Leading New Zealand specialist retailer Snapshot Cameras (Hamilton) distinguished itself  by arranging a fascinating in-store event to create some excitement around World Photo Day 2012 (August 19).

NZ special contributor Jill Boswell (Snapshot Cameras) reports:

World Photography Day 2012

Founded in 2009 and launched globally in 2010, the World Photography Day project has grown to become a global celebration of photography.

The ‘Daguerreo-van’ arrives at Snapshots Cameras!

Today, we take our photographs for granted. But next time you’re flicking though photos from your last holiday, remember that there was once a time when photography didn’t exist. A time when those precious moments couldn’t be captured, uploaded and shared.

Photography as we know it originates from the invention of the Daguerreotype, a photographic process developed by Joseph Nicèphore Nièpce and Louis Daguerre. On January 9, 1839, The French Academy of Sciences announced the daguerreotype process. A few months later, on August 19, 1839, the French government announced the invention as a gift ‘free to the world’.

Another photographic process, the Calotype, was also invented in 1839 by William Fox Talbot (it was announced in 1841). Together, the invention of both the Daguerreotype and Calotype mark 1839 as the year that photography was invented.

This year Snapshot Cameras invited Alan, a contemporary daguerreotypist living in Waikato, to share World Photography Day with us in Hamilton. Alan brought along a display of salt images, old Daguerreotypes, and recent Daguerreotypes that he has created. The rain held off so staff and photographers were privileged to watch Alan capture and develop two images during the day. Daguerreotypists are very patient people – imagine spending all day to capture two images, one of which was not a saleable print due to chemical contamination!

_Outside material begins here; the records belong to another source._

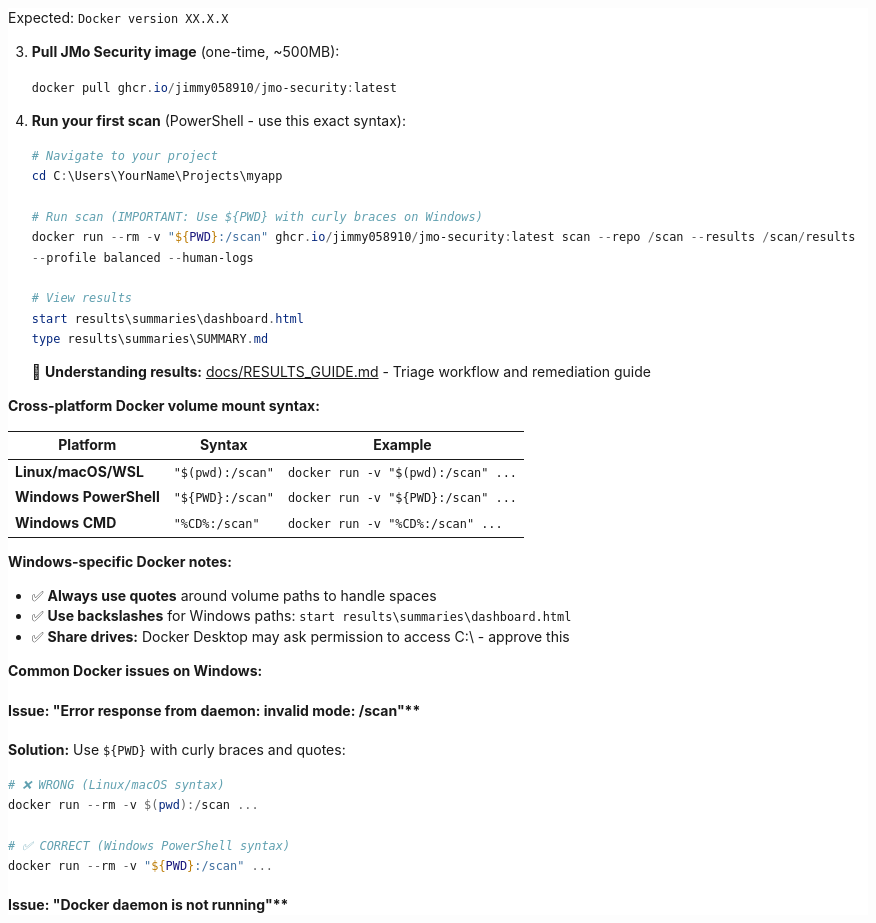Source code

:    Expected: `Docker version XX.X.X`

3. **Pull JMo Security image** (one-time, ~500MB):

   ```powershell
   docker pull ghcr.io/jimmy058910/jmo-security:latest
   ```

4. **Run your first scan** (PowerShell - use this exact syntax):

   ```powershell
   # Navigate to your project
   cd C:\Users\YourName\Projects\myapp

   # Run scan (IMPORTANT: Use ${PWD} with curly braces on Windows)
   docker run --rm -v "${PWD}:/scan" ghcr.io/jimmy058910/jmo-security:latest scan --repo /scan --results /scan/results --profile balanced --human-logs

   # View results
   start results\summaries\dashboard.html
   type results\summaries\SUMMARY.md
   ```

   📖 **Understanding results:** [docs/RESULTS_GUIDE.md](docs/RESULTS_GUIDE.md) - Triage workflow and remediation guide

**Cross-platform Docker volume mount syntax:**

| Platform | Syntax | Example |
|----------|--------|---------|
| **Linux/macOS/WSL** | `"$(pwd):/scan"` | `docker run -v "$(pwd):/scan" ...` |
| **Windows PowerShell** | `"${PWD}:/scan"` | `docker run -v "${PWD}:/scan" ...` |
| **Windows CMD** | `"%CD%:/scan"` | `docker run -v "%CD%:/scan" ...` |

**Windows-specific Docker notes:**

- ✅ **Always use quotes** around volume paths to handle spaces
- ✅ **Use backslashes** for Windows paths: `start results\summaries\dashboard.html`
- ✅ **Share drives:** Docker Desktop may ask permission to access C:\ - approve this

**Common Docker issues on Windows:**

#### Issue: "Error response from daemon: invalid mode: /scan"**

**Solution:** Use `${PWD}` with curly braces and quotes:

```powershell
# ❌ WRONG (Linux/macOS syntax)
docker run --rm -v $(pwd):/scan ...

# ✅ CORRECT (Windows PowerShell syntax)
docker run --rm -v "${PWD}:/scan" ...
```

#### Issue: "Docker daemon is not running"**
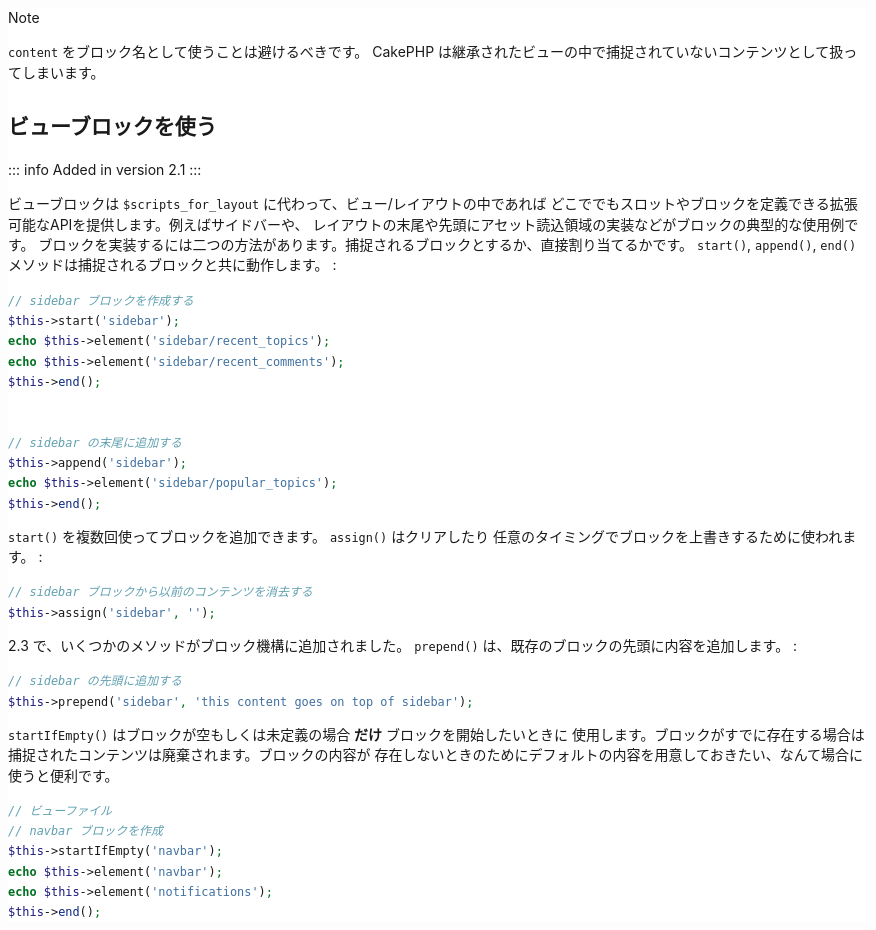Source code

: > [!NOTE]
> `content` をブロック名として使うことは避けるべきです。
> CakePHP は継承されたビューの中で捕捉されていないコンテンツとして扱ってしまいます。

## ビューブロックを使う

::: info Added in version 2.1
:::

ビューブロックは `$scripts_for_layout` に代わって、ビュー/レイアウトの中であれば
どこででもスロットやブロックを定義できる拡張可能なAPIを提供します。例えばサイドバーや、
レイアウトの末尾や先頭にアセット読込領域の実装などがブロックの典型的な使用例です。
ブロックを実装するには二つの方法があります。捕捉されるブロックとするか、直接割り当てるかです。
`start()`, `append()`, `end()` メソッドは捕捉されるブロックと共に動作します。 :

``` php
// sidebar ブロックを作成する
$this->start('sidebar');
echo $this->element('sidebar/recent_topics');
echo $this->element('sidebar/recent_comments');
$this->end();


// sidebar の末尾に追加する
$this->append('sidebar');
echo $this->element('sidebar/popular_topics');
$this->end();
```

`start()` を複数回使ってブロックを追加できます。 `assign()` はクリアしたり
任意のタイミングでブロックを上書きするために使われます。 :

``` php
// sidebar ブロックから以前のコンテンツを消去する
$this->assign('sidebar', '');
```

2.3 で、いくつかのメソッドがブロック機構に追加されました。
`prepend()` は、既存のブロックの先頭に内容を追加します。 :

``` php
// sidebar の先頭に追加する
$this->prepend('sidebar', 'this content goes on top of sidebar');
```

`startIfEmpty()` はブロックが空もしくは未定義の場合 **だけ** ブロックを開始したいときに
使用します。ブロックがすでに存在する場合は捕捉されたコンテンツは廃棄されます。ブロックの内容が
存在しないときのためにデフォルトの内容を用意しておきたい、なんて場合に使うと便利です。

``` php
// ビューファイル
// navbar ブロックを作成
$this->startIfEmpty('navbar');
echo $this->element('navbar');
echo $this->element('notifications');
$this->end();
```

Snapshots Cameras interior taken on World Photography Day.

The Daguerreotype is a unique photographic image on a solid silver mirror. Both the production processes of the image and its presentation are laborious and intricate. Each silver-coated copper plate must be brought to a high mirror polish and sensitised to light with iodine and bromine. The plate is exposed in camera and developed over heated mercury to reveal the latent image. The emulsionless image sits directly on the surface of the metal sheet and to protect this fragility is sealed behind glass in a leather-covered wooden case. Exposed plates must be developed very soon after exposure so Alan has a darkroom trailer he tows behind his car which he brought to the Snapshot Cameras event.

The finished Daguerreotype photographed and printed on the day.

‘I’ve been in the photographic industry all my life,’ says Graham Boswell, managing director of Snapshot Cameras, ‘and this is the first time I have been privileged to see a Daguerreotype plate exposed and developed’.

The ISO of the plate is so low that portrait customers had to be ‘propped-up’ with a sturdy headstand for the long exposures! (Alan took a photo of the park next door rather than subject any of us to the head-stand.)

The piece of memorabilia that fascinated Graham most was a detailed cartoon of people queuing for their photograph and portrait artists hanging themselves because the new-fangled photograph was putting them out of business!

Another customer lent Snapshot Cameras their collection of Dufay colour transparencies and viewer. Graham is a collector of all things photographic and had never seen anything like these when the customer first brought them in to be scanned – they are a colour transparency with silvering on one side.

(Dufaycolor film consisted of a transparent, non-inflammable base on which was printed a very fine transparent colour pattern consisting of alternating blue and green squares and red lines. This pattern was called the ‘réseau‘ and the complete pattern of 3 colours was reproduced 20 to 23 times per mm.

On top of the réseau was a coating of high sensitivity panchromatic emulsion.The film was exposed through the base so that light passed through the colour réseau before reaching the emulsion. In this way the image was broken up into minute areas representing the red, green and blue components of the subject.)